DIRECTIVE: Count the lines below that contain the string "user" and reply with only that number.

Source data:
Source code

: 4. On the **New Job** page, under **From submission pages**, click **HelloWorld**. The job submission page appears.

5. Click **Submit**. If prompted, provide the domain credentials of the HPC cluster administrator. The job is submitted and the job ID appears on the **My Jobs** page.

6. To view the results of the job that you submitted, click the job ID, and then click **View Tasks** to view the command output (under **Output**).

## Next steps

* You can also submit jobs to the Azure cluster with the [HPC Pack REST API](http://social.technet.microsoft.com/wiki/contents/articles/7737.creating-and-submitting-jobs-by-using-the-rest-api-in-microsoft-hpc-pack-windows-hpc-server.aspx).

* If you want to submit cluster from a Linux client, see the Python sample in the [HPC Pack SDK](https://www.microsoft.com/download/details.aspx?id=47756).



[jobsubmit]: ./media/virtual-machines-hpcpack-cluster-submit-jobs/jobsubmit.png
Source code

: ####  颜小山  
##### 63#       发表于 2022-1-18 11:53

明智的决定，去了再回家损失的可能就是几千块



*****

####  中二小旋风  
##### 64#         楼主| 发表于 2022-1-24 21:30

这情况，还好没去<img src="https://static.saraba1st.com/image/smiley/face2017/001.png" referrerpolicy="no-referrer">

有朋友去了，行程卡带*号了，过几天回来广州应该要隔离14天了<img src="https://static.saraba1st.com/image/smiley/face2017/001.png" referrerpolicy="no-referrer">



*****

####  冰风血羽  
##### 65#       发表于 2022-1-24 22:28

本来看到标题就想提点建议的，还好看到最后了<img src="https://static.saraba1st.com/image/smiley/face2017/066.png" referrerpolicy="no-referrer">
==
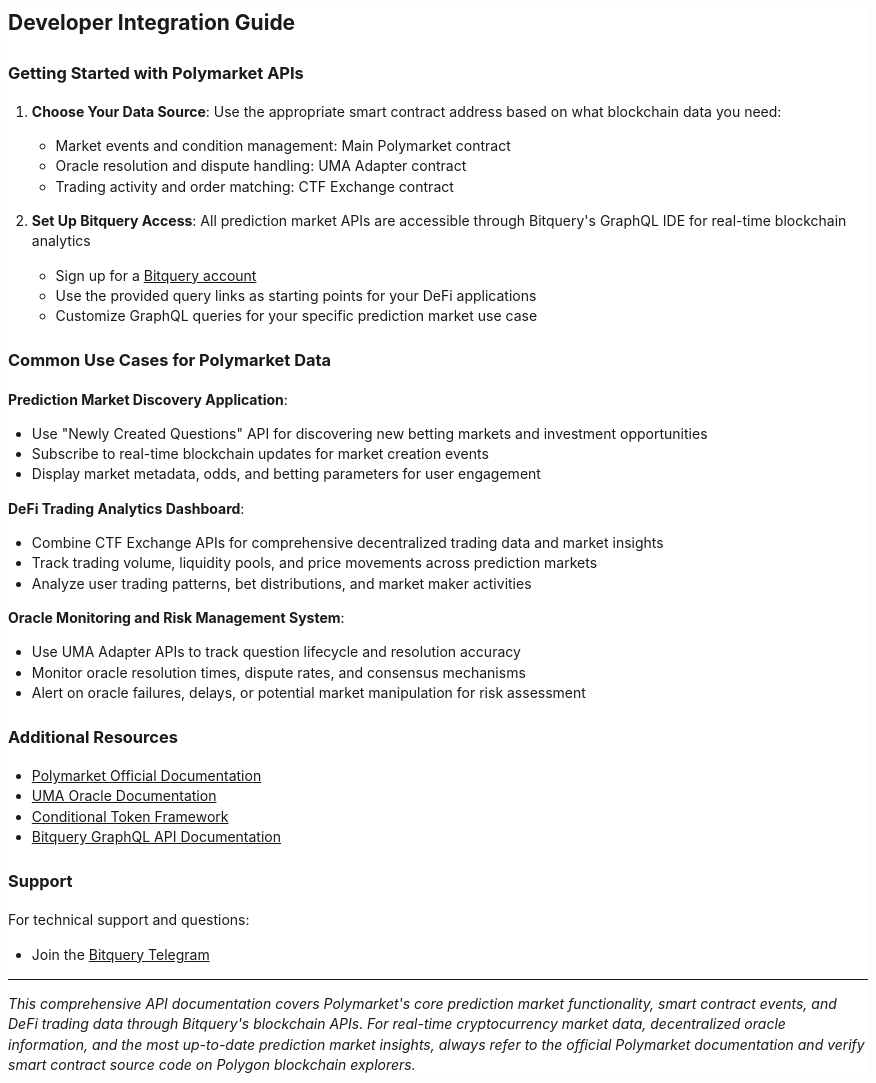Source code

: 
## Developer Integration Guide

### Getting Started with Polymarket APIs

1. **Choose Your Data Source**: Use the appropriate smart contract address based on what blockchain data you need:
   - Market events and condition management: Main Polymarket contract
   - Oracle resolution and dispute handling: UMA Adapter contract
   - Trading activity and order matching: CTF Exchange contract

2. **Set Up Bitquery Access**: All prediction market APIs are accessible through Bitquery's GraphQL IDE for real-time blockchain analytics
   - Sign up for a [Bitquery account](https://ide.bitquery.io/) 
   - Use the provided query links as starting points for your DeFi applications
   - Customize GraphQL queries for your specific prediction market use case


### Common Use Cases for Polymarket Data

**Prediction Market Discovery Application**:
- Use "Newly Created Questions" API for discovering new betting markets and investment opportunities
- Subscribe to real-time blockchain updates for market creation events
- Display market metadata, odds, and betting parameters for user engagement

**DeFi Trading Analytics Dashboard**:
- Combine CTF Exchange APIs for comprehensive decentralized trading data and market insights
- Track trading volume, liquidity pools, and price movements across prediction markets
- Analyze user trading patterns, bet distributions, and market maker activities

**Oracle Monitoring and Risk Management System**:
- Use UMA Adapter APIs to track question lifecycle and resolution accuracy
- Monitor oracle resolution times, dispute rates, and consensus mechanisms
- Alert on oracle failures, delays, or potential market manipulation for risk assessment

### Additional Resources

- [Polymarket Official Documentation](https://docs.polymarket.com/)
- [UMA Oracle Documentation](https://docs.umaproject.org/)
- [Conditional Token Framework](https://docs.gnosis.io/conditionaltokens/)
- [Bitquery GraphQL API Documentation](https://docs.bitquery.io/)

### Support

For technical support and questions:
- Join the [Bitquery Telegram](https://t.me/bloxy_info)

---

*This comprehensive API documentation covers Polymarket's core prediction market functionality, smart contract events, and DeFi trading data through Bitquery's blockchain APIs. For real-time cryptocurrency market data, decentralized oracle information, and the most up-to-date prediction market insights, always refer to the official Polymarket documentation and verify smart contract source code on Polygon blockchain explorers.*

ANSWER SECTION: 2